Nose: Fruit cake with lots of fruit: glacé cherries, sultanas, plump raisins and juicy dates, all topped with fruity caramel. Ginger cake develops, as well as leafy notes and damp earth. Polished oak, candied orange peel and spiced dark chocolate build.

Palate: Fruit loaf studded with singed raisins and spread with raisin jam is joined by charred staves, baked apples and woody spice with notes of candied pear developing. Riverbank loam and damp bark emerge, balanced by spiced toffee, dark chocolate, and black cherries and their stones.

Finish: Damp oak, cherry stones, char, lingering dark chocolate and singed orange.


We can’t say any more about where this is from, which in turn might help you guess which family-owned producer it is who has asked that we don’t tell anyone its provenance. This one came from a sherry butt, the type this distiller is well-known for, is bottled at 57.6% ABV and priced at £135.

Nose: A balance of raisin fruitiness and savoury leafy bracken notes. Fruity cherries, and buttery an almondy Cherry Bakewells build. Green and leafy notes hide beneath, joined by runny caramel, stewed apple and white-wine-poached pears.

Palate: Buttered sponge cake, candied orange, butter cream and baking spice. Rich and creamy notes build, followed by sweet apple and pear jam, a touch of blackcurrant and some barrel char. Buttered malt loaf, mincemeat and more spice bring up the rear.

Finish: Blackcurrant on spiced fruit loaf. Damp oak and lingering leafiness.
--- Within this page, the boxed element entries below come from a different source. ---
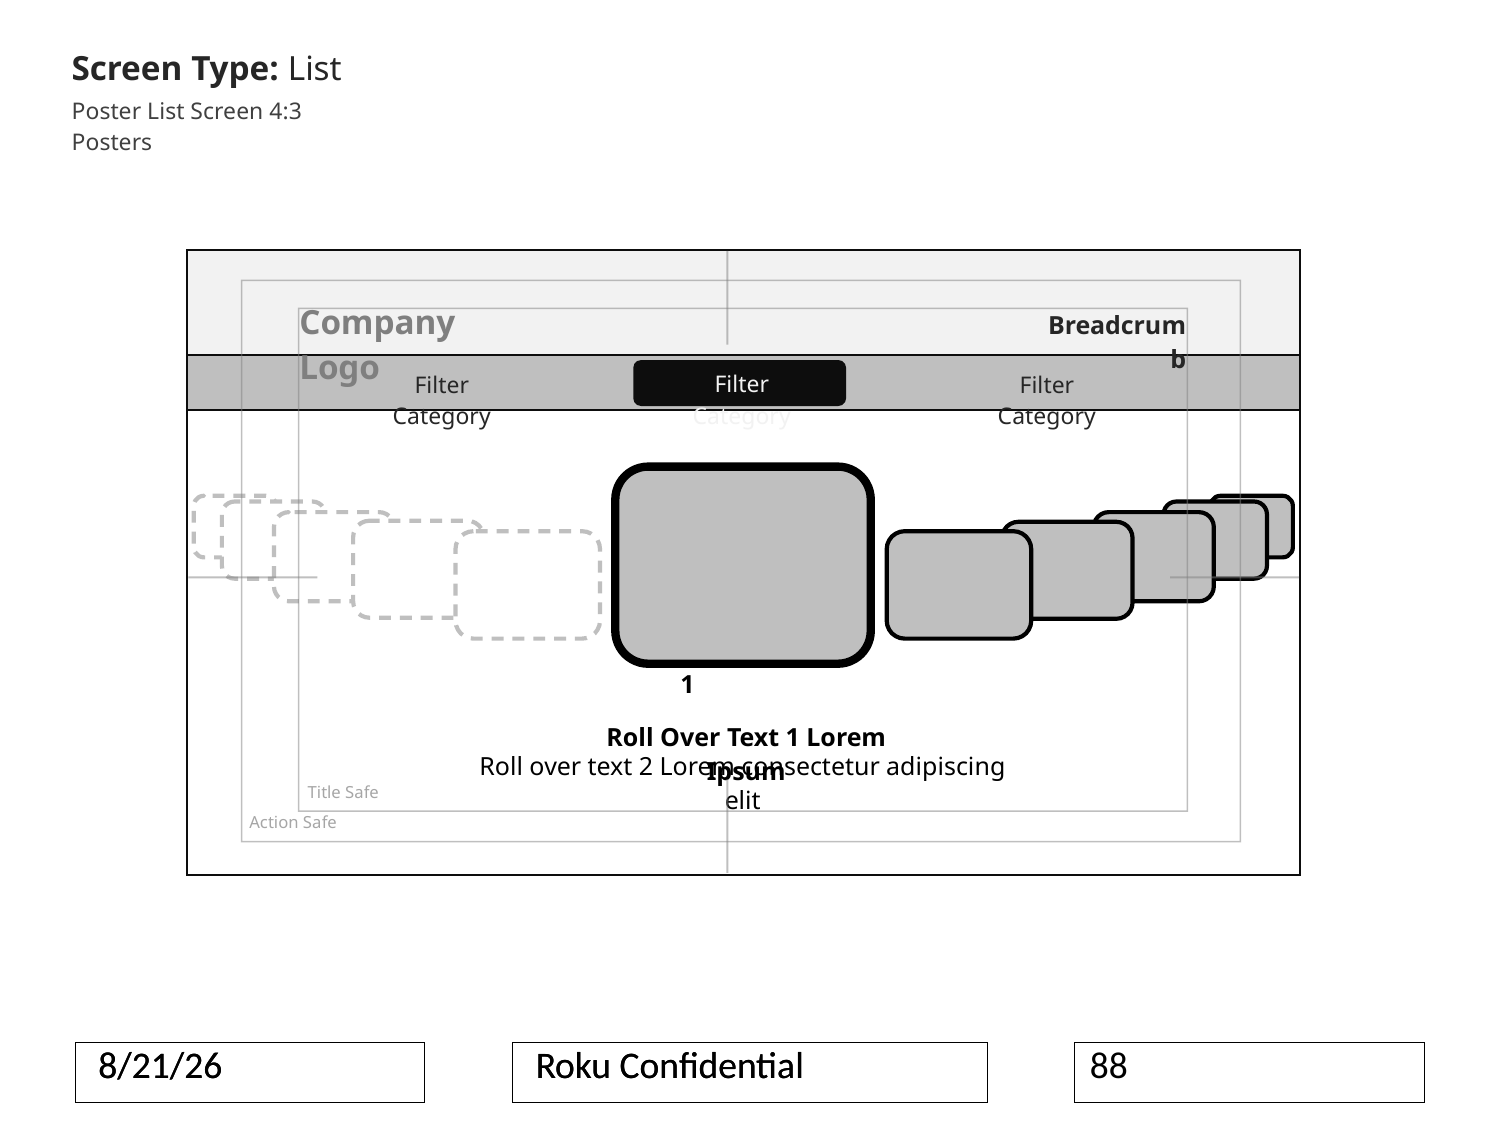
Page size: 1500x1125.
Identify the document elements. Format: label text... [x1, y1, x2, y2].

text_box Company Logo [284, 291, 543, 348]
text_box Filter Category [348, 361, 535, 404]
text_box Title Safe [292, 772, 453, 814]
text_box Screen Type: List [56, 38, 1407, 104]
text_box Filter Category [648, 361, 835, 405]
text_box Breadcrumb [1027, 299, 1201, 346]
text_box Roll over text 2 Lorem consectetur adipiscing elit [447, 741, 1038, 787]
slide_number 1/11/10 [75, 1042, 425, 1103]
text_box [188, 495, 601, 639]
text_box [615, 466, 871, 664]
text_box Poster List Screen 4:3 Posters [56, 87, 393, 131]
text_box Breadcrumb [1027, 310, 1186, 346]
footer Roku Confidential [512, 1042, 988, 1103]
text_box Roll Over 1 [665, 664, 827, 671]
text_box [188, 250, 1299, 411]
text_box [886, 495, 1300, 639]
text_box Company Logo [300, 310, 543, 348]
slide_number <number><number> [1074, 1042, 1425, 1103]
text_box Action Safe [234, 803, 395, 845]
text_box Filter Category [953, 361, 1140, 404]
text_box Roll Over Text 1 Lorem Ipsum [556, 712, 937, 741]
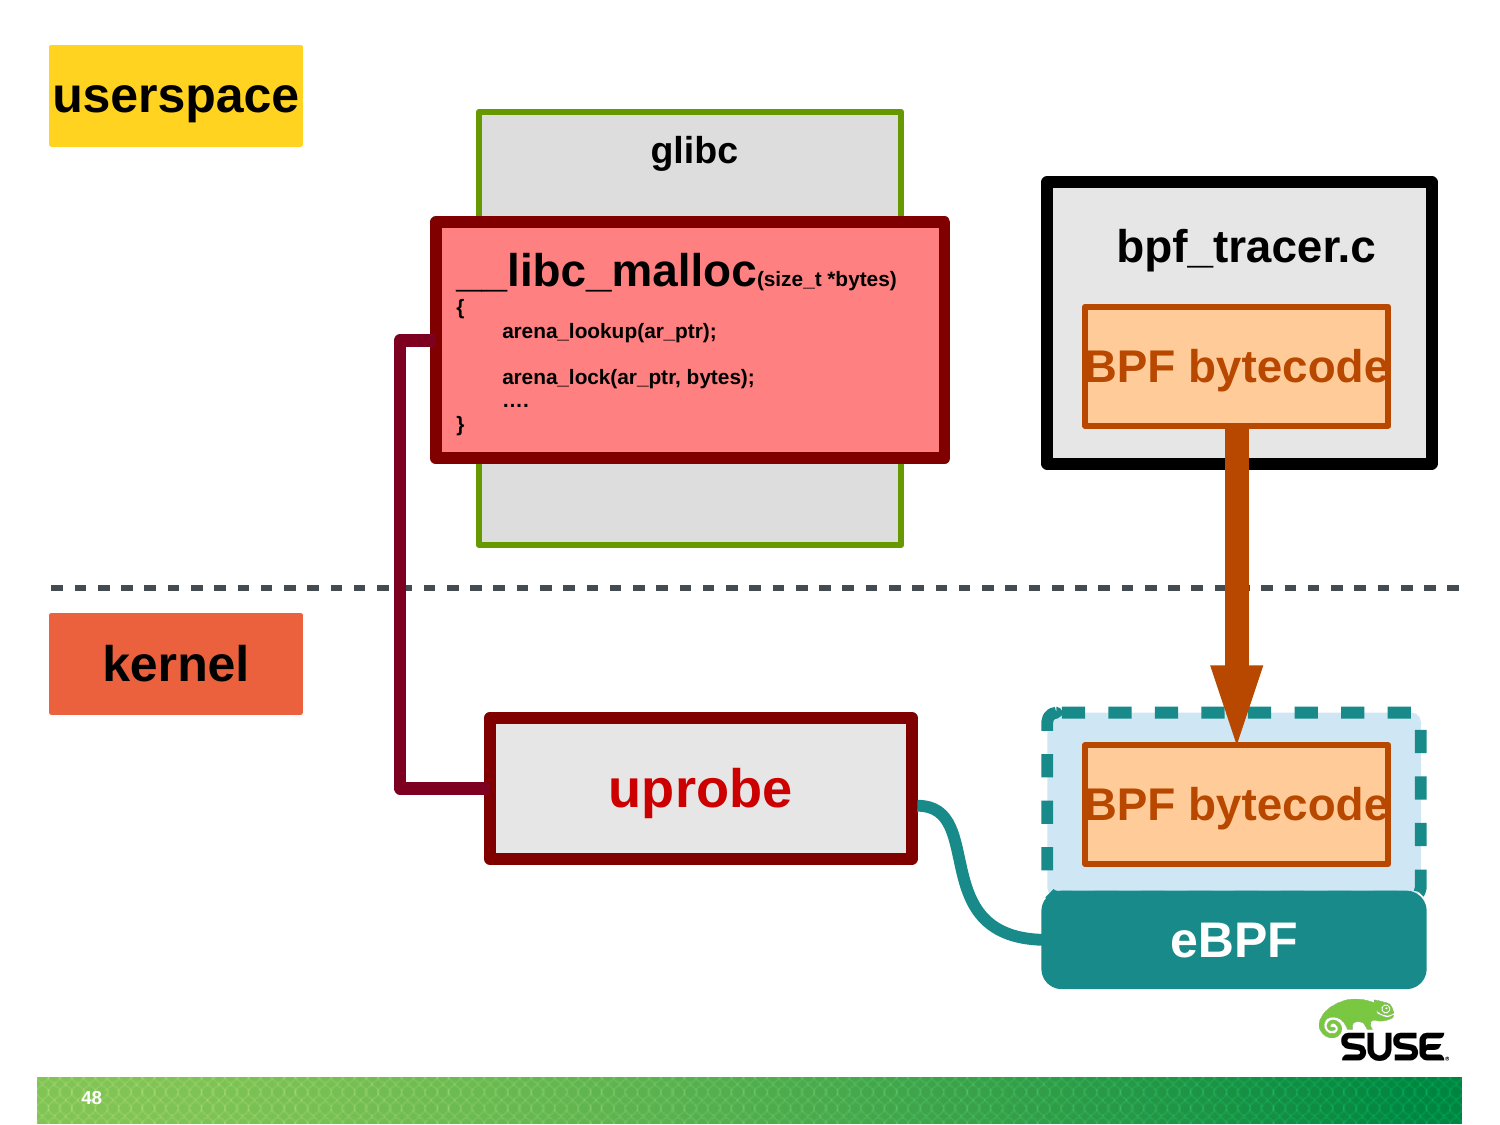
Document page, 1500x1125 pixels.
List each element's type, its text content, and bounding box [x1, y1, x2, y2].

picture [1319, 999, 1449, 1061]
text_box [478, 459, 902, 545]
picture [37, 1077, 1462, 1124]
text_box eBPF [1047, 896, 1421, 984]
text_box uprobe [489, 717, 912, 859]
text_box __libc_malloc(size_t *bytes) { arena_lookup(ar_ptr); arena_lock(ar_ptr, bytes); …. } [435, 222, 945, 459]
text_box glibc [635, 122, 754, 180]
text_box bpf_tracer.c [1101, 213, 1391, 280]
text_box kernel [51, 615, 301, 713]
text_box [478, 111, 902, 222]
text_box [1047, 712, 1421, 897]
text_box BPF bytecode [1085, 306, 1389, 426]
text_box [1047, 182, 1432, 464]
text_box BPF bytecode [1085, 745, 1389, 865]
text_box userspace [51, 46, 301, 145]
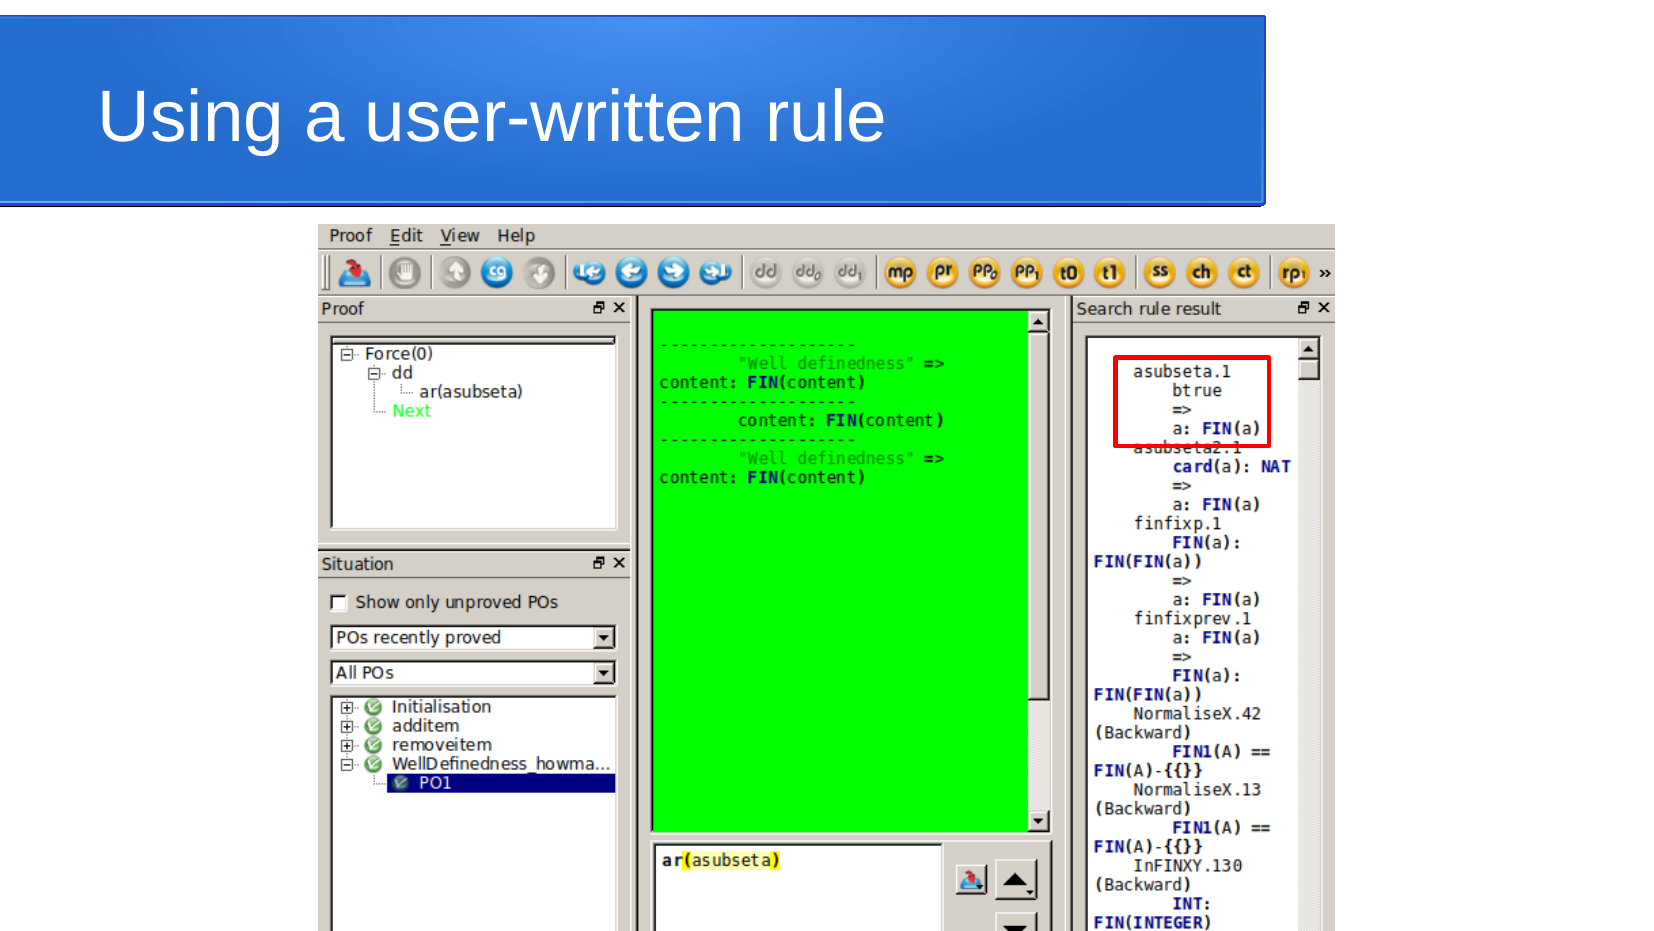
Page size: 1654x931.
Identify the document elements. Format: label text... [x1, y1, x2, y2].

picture [0, 13, 1269, 211]
title Using a user-written rule [82, 35, 1235, 189]
picture [318, 224, 1335, 931]
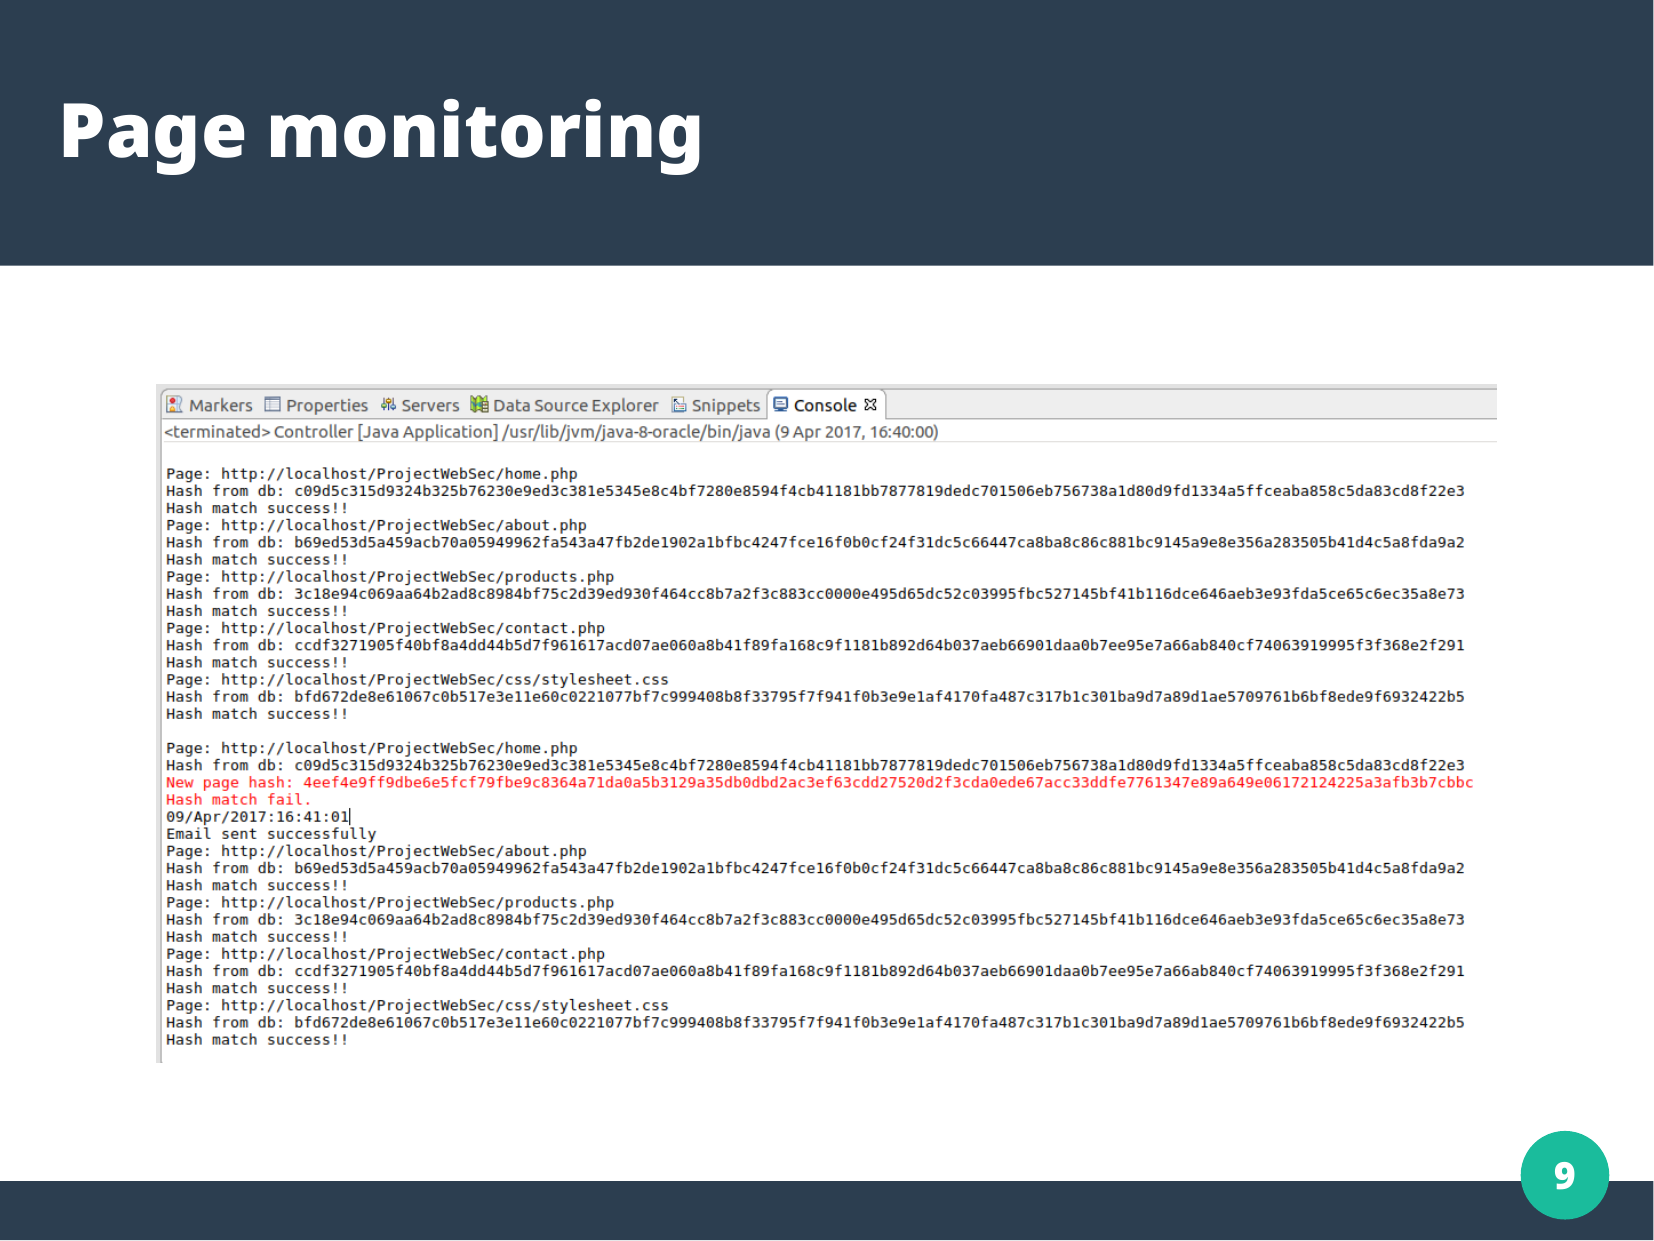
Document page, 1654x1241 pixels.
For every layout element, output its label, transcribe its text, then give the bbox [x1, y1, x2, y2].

title Page monitoring [59, 49, 1595, 207]
picture [156, 384, 1497, 1063]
Last in the Adventures in Flavour range, but far from least, we have something rather special from Islay – a refill-bourbon cask of Ardbeg. Filled in 2001 and bottled this year, it’s a classic Kildalton dram and a cracking Ardbeg. Bottled at 51.4% and priced at £450.

Nose: Sea spray and oily smoke. Darker notes of tarry ropes are balanced by singed citrus and buttery lemon shortbread. Orchard fruit – sharp apples and sweet apple purée – are dusted with icing sugar. Mulchy grass and fallen leaves roll in around the edges.

Palate: Sweet and smoky, with apple-and-cinnamon syrup poured over warm croissants, all topped with baked apples and pears. Mintiness builds through the middle followed by green leaves and driftwood. Seaside smokiness and salty sea air surrounds everything.

Finish: Singed oak, sweet apple and soft spice fade to leave barbecued fruit.


Alongside the Adventures in Flavour, we also have a bottle to celebrate Whisky Show’s return to being in real life. There are only 100 bottles of this cracking Ben Nevis, from the fabled 1996 vintage, and it’s packed with all the fruit and spice you’d expect. It’s bottled at 51.2% and priced at £250.

Nose: Buckets of fruit and spice: chilli flakes and black pepper sprinkled on apples, pears, pineapple and mango, all topped off with a handful of gummi bears. Butterscotch pastilles and vanilla cream float throughout the gaps.

Palate: Big spice leads – freshly stripped cinnamon bark, dark oak and clove hints. Orange builds and takes over: stewed segments, jelly and boiled sweets. As the fruit and spice fade, the vanilla notes dive back in supported rich and dark fruitcake: sweet pastry cream spilled on a freshly polished table all mopped up by dark-brown-sugar-slathered malt loaf.

Finish: The spice lingers, with layers of fruit and dark sugar circling as they fade: apples, pears and muscovado.

Comment: A fantastic combo of fruit and spice, with layers of both spanning the spectrum from fresh fruit salad to rich fruit cake.